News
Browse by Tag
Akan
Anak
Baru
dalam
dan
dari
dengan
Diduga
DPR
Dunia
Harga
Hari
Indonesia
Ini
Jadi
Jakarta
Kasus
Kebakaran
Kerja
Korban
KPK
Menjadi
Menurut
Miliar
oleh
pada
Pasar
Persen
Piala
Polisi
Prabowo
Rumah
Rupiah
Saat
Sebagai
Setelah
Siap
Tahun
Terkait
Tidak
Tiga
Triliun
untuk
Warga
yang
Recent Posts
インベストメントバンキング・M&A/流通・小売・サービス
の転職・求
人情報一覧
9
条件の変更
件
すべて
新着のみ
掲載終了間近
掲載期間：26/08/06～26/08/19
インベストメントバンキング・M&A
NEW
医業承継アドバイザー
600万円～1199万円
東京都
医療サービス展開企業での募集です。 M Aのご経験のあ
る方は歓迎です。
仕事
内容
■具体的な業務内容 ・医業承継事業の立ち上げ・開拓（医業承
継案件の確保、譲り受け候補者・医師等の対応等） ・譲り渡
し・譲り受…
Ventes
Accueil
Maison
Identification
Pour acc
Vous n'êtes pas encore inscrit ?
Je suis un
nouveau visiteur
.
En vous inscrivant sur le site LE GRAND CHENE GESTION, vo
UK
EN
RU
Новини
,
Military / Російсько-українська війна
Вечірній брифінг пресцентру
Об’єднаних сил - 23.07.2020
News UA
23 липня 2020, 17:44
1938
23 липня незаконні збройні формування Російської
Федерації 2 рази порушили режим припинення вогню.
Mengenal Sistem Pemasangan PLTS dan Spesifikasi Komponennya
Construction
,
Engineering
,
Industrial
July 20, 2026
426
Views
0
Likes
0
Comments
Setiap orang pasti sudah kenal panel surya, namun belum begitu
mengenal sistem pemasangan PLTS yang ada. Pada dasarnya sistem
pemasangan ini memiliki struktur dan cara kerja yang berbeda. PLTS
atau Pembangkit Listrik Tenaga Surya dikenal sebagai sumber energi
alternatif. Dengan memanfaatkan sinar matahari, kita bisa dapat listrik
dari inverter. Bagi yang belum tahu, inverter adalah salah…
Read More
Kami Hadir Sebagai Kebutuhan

● ● ● ●

▶ Problem to work on
Pull out each line in the entries above that contains the string "липня". Case counts.

▶ Answer to the exercise
23 липня 2020, 17:44
23 липня незаконні збройні формування Російської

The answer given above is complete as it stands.